El supervisor contempló la extensión de sus trabajos alrededor de Delta Pavonis. Sabía de la limpieza anterior, la eliminación de las especies de aves que habían sido los últimos en habitar este sector local del espacio. Era probable que los mamíferos ni siquiera hubieran evolucionado aquí, lo que significaba que esta solo sería la fase uno de una limpieza más prolongada. El último lote había hecho una auténtica chapuza, pensó. Claro, siempre existía el deseo de realizar una limpieza con el mínimo daño posible al medioambiente. Los mundos y los soles no debían convertirse en armas a menos que fuera inminente un brote de clase tres, e incluso en ese caso debía evitarse siempre que fuese posible. Al supervisor no le gustaba infligir una devastación innecesaria. Tenía muy presente la ironía que suponía pensar que ahora estaban destrozando estrellas, cuando todo el sentido de su trabajo era evitar una destrucción mayor tres mil millones de años después. Pero lo hecho, hecho estaba. Tenía que tolerarse una cierta cantidad de daño adicional.

Un poco sucio. Pero así, reflexionó el supervisor, era la «vida».

La inquisidora contempló Cuvier, empapado por la lluvia. Su propio reflejo rondaba más allá de la ventana, una figura espectral que acechaba sobre la ciudad.

—¿Podrá con este, señora? —le preguntó el guardia que lo había traído.

—Me las arreglaré —dijo ella sin volverse todavía—. Si no puedo, usted solo está a una habitación de aquí. Quítele las esposas y luego déjenos solos.

—¿Está segura, señora?

—Quítele las esposas.

El guardia abrió de un tirón las tiras de plástico. Thorn estiró los brazos y se tocó la cara con gesto nervioso, como un artista que comprobara una pintura que quizá no se hubiera secado todavía.

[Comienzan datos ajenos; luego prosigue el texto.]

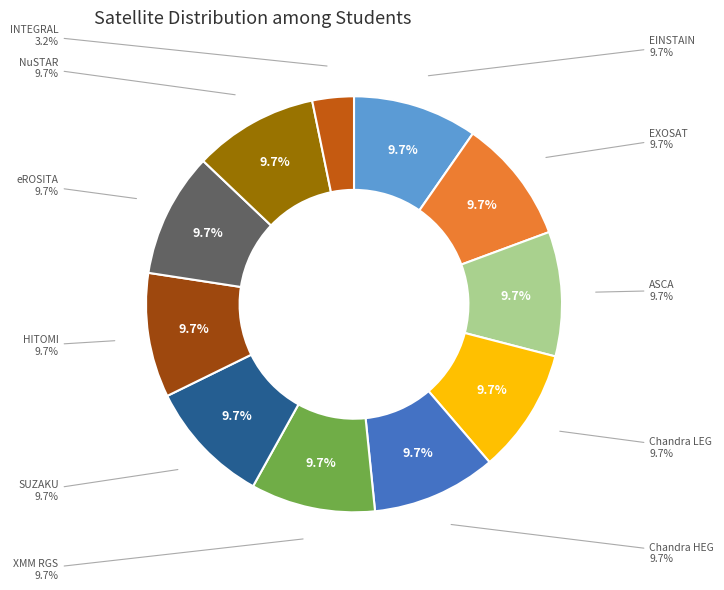

To the nearest percent, what is the difference between the largest and smallest slice percentages?

6%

—Ya puede irse —dijo la inquisidora.

—Señora —respondió el guardia y luego cerró la puerta tras él.

Había un asiento esperando a Thorn, que se derrumbó sobre él. Khouri siguió mirando por la ventana, con las manos juntas a la espalda. La lluvia caía en grandes cortinas del saliente que sobresalía por encima de la ventana. El cielo nocturno era una bruma sin rasgos de un color intermedio entre el rojo y el negro. Esa noche no había estrellas, ninguna señal inquietante en el cielo.

—¿Le han hecho daño? —preguntó ella.

Él recordó que tenía que mantenerse en su papel.

—¿Ya usted que le parece, Vuilleumier? ¿Qué me lo he hecho solo porque me gusta ver sangre? —Sé quién es usted. —Yo también, soy Renzo. Felicidades.

—Usted es Thorn. Llevan mucho tiempo buscándolo. —La voz de la mujer se elevó un poco más de lo habitual—. Es usted muy afortunado, ¿lo sabe? —¿De veras?